The thing that strikes most powerfully about Sing Sing is the quality of its acting. Most of the cast, aside from Domingo, San José, and Raci, are formerly incarcerated men who participated in the actual RTA program. With this, director Greg Kwedar encourages some of the most naturalistic acting ever filmed, so subtle and organic it sometimes feels less like a movie and more like life. This is juxtaposed, of course, with the on-stage performing of the play (and especially Hamlet's soliloquy, performed gorgeously — and differently — both by Domingo and Maclin).

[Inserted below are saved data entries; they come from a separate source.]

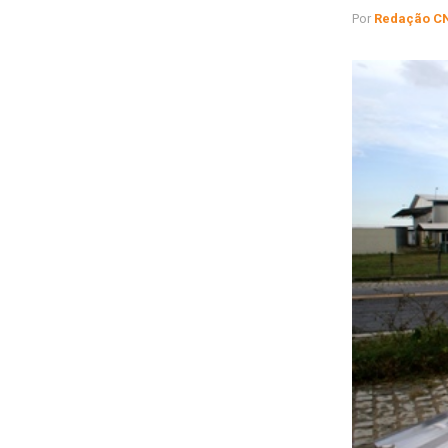
Por
Redação C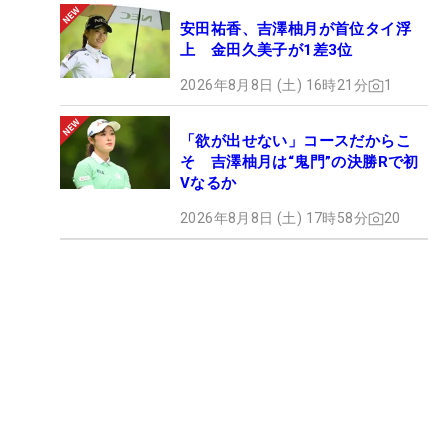
安田祐香、吉澤柚月が首位タイ浮
上 金田久美子が1差3位
2026年8月8日 (土) 16時21分
1
「欲が出せない」コースだからこ
そ 吉澤柚月は“鬼門”の決勝Rで初
Vなるか
2026年8月8日 (土) 17時58分
20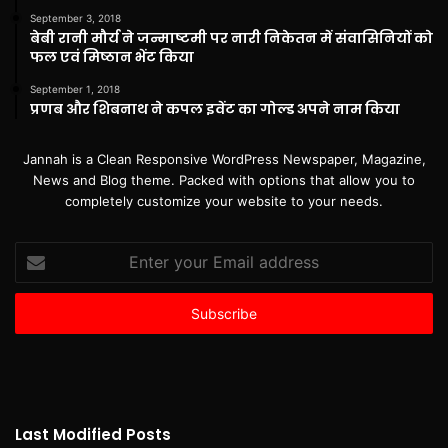
September 3, 2018
बेबी रानी मौर्य ने जन्माष्टमी पर नारी निकेतन में संवासिनियों को
फल एवं मिष्ठान भेंट किया
September 1, 2018
प्रणब और शिबनाथ ने कपल इवेंट का गोल्ड अपने नाम किया
Jannah is a Clean Responsive WordPress Newspaper, Magazine,
News and Blog theme. Packed with options that allow you to
completely customize your website to your needs.
Enter
your
Email
address
Last Modified Posts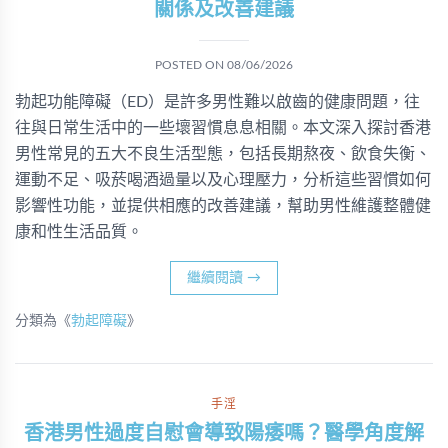
關係及改善建議
POSTED ON
08/06/2026
勃起功能障礙（ED）是許多男性難以啟齒的健康問題，往
往與日常生活中的一些壞習慣息息相關。本文深入探討香港
男性常見的五大不良生活型態，包括長期熬夜、飲食失衡、
運動不足、吸菸喝酒過量以及心理壓力，分析這些習慣如何
影響性功能，並提供相應的改善建議，幫助男性維護整體健
康和性生活品質。
繼續閱讀
→
分類為《
勃起障礙
》
手淫
香港男性過度自慰會導致陽痿嗎？醫學角度解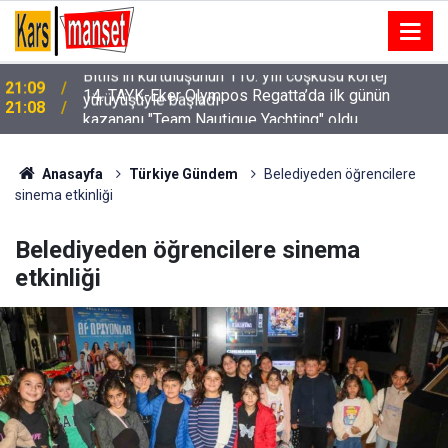
14. TAYK-Eker Olympos Regatta’da ilk günün
21:08
kazananı "Team Nautique Yachting" oldu
Anasayfa
Türkiye Gündem
Belediyeden öğrencilere
sinema etkinliği
Belediyeden öğrencilere sinema
etkinliği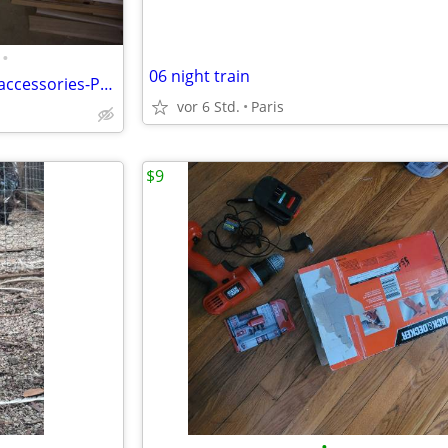
•
06 night train
Leigh D4R Pro Dovetail Jig and accessories-Price Reduced!
vor 6 Std.
Paris
$9
•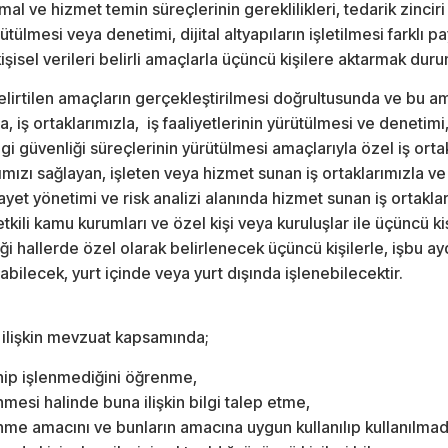
, mal ve hizmet temin süreçlerinin gereklilikleri, tedarik zinci
tülmesi veya denetimi, dijital altyapıların işletilmesi farklı pa
z kişisel verileri belirli amaçlarla üçüncü kişilere aktarmak du
belirtilen amaçların gerçekleştirilmesi doğrultusunda ve bu am
la, iş ortaklarımızla, iş faaliyetlerinin yürütülmesi ve denetimi
ilgi güvenliği süreçlerinin yürütülmesi amaçlarıyla özel iş orta
pımızı sağlayan, işleten veya hizmet sunan iş ortaklarımızla ve
kayet yönetimi ve risk analizi alanında hizmet sunan iş ortakl
etkili kamu kurumları ve özel kişi veya kuruluşlar ile üçüncü k
i hallerde özel olarak belirlenecek üçüncü kişilerle, işbu ay
ılabilecek, yurt içinde veya yurt dışında işlenebilecektir.
a ilişkin mevzuat kapsamında;
lenip işlenmediğini öğrenme,
enmesi halinde buna ilişkin bilgi talep etme,
şlenme amacını ve bunların amacına uygun kullanılıp kullanılma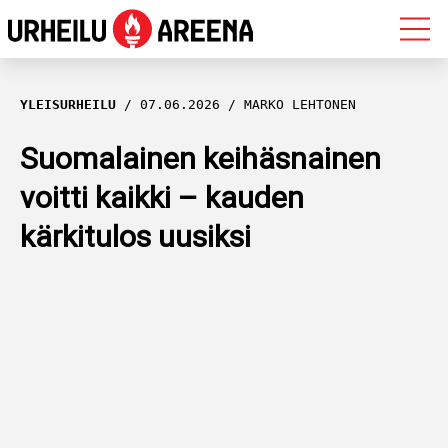
OLYMPIALAISET
YLEISURHEILU
07.06.2026
MARKO LEHTONEN
MAASTOHIIHTO
Suomalainen keihäsnainen
voitti kaikki – kauden
AMPUMAHIIHTO
kärkitulos uusiksi
YLEISURHEILU
MUUT LAJIT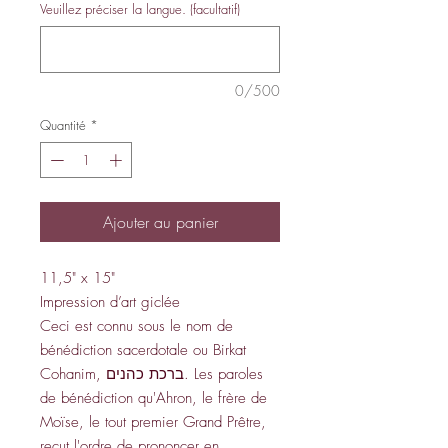
Veuillez préciser la langue. (facultatif)
0/500
Quantité
*
Ajouter au panier
11,5" x 15"
Impression d’art giclée
Ceci est connu sous le nom de
bénédiction sacerdotale ou Birkat
Cohanim, ברכת כהנים. Les paroles
de bénédiction qu'Ahron, le frère de
Moïse, le tout premier Grand Prêtre,
reçut l'ordre de prononcer en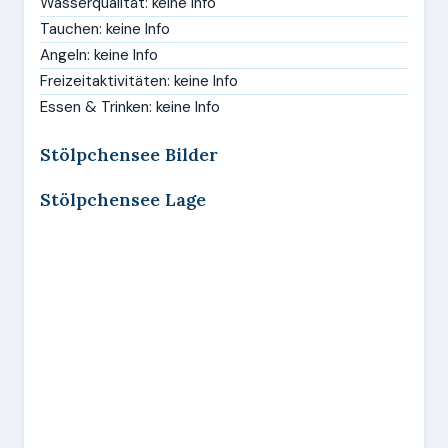
Wasserqualität: keine Info
Tauchen: keine Info
Angeln: keine Info
Freizeitaktivitäten: keine Info
Essen & Trinken: keine Info
Stölpchensee Bilder
Stölpchensee Lage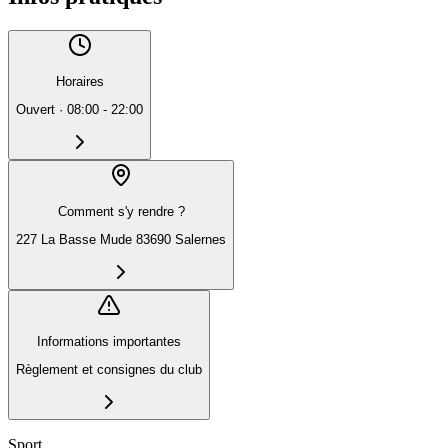
Horaires
Ouvert
·
08:00 - 22:00
Comment s'y rendre ?
227 La Basse Mude 83690 Salernes
Informations importantes
Règlement et consignes du club
Sport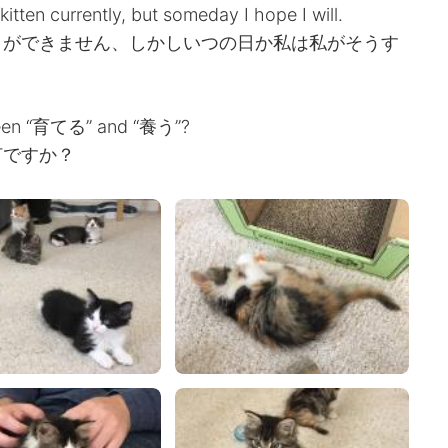
itten currently, but someday I hope I will.
とができません、しかしいつの日か私は私がそうす
tween “育てる” and “養う”?
何ですか？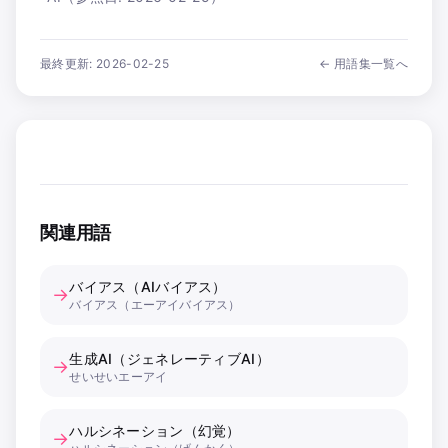
最終更新:
2026-02-25
← 用語集一覧へ
関連用語
バイアス（AIバイアス）
→
バイアス（エーアイバイアス）
生成AI（ジェネレーティブAI）
→
せいせいエーアイ
ハルシネーション（幻覚）
→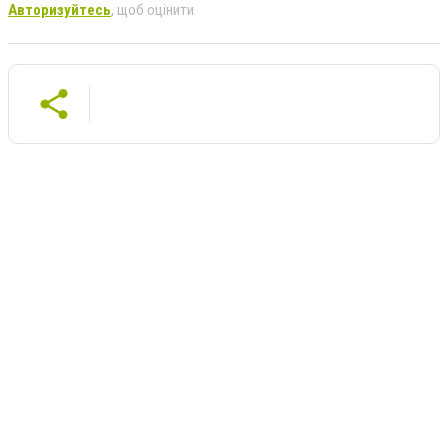
Авторизуйтесь
, щоб оцінити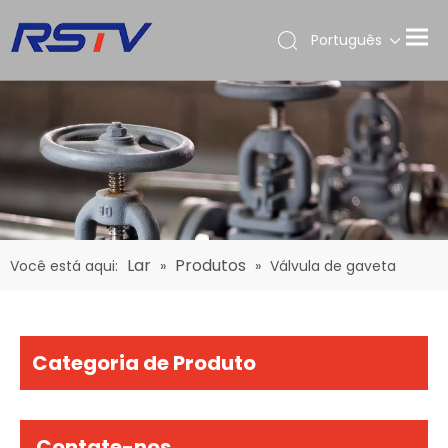
Português
Lar
Produtos
Você está aqui:
»
»
Válvula de gaveta
Categoria de Produto
Contate-nos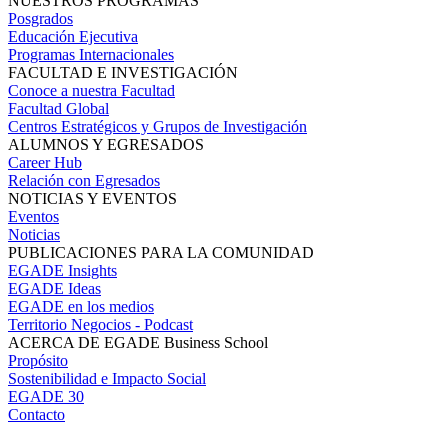
NUESTROS PROGRAMAS
Posgrados
Educación Ejecutiva
Programas Internacionales
FACULTAD E INVESTIGACIÓN
Conoce a nuestra Facultad
Facultad Global
Centros Estratégicos y Grupos de Investigación
ALUMNOS Y EGRESADOS
Career Hub
Relación con Egresados
NOTICIAS Y EVENTOS
Eventos
Noticias
PUBLICACIONES PARA LA COMUNIDAD
EGADE Insights
EGADE Ideas
EGADE en los medios
Territorio Negocios - Podcast
ACERCA DE EGADE Business School
Propósito
Sostenibilidad e Impacto Social
EGADE 30
Contacto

Ultimately it's a movie about acting, as we can see in the scenes between Divine G and Divine Eye; the two actors, one an Oscar nominee and one a beginner, adjust their energies to match each other. The more the characters open up, the more they trust, the more they connect, the more honest they seem. (By contrast, Divine G's struggle during the story's second half reveals the dangers of closing up.) As Raci's character says in one scene, being "real and vulnerable" is "something men don't get to do very often." So acting, in its artificiality, leads, for these men, to something true.

Subsequently, the movie manages to avoid preachy details about the prison system, counting on its human characters to illustrate its ill effects. Domingo and Maclin are the keys to Sing Sing, opposites, but alike. Their final moment onscreen together is like letting out a long-held breath and taking in a fresh, new one.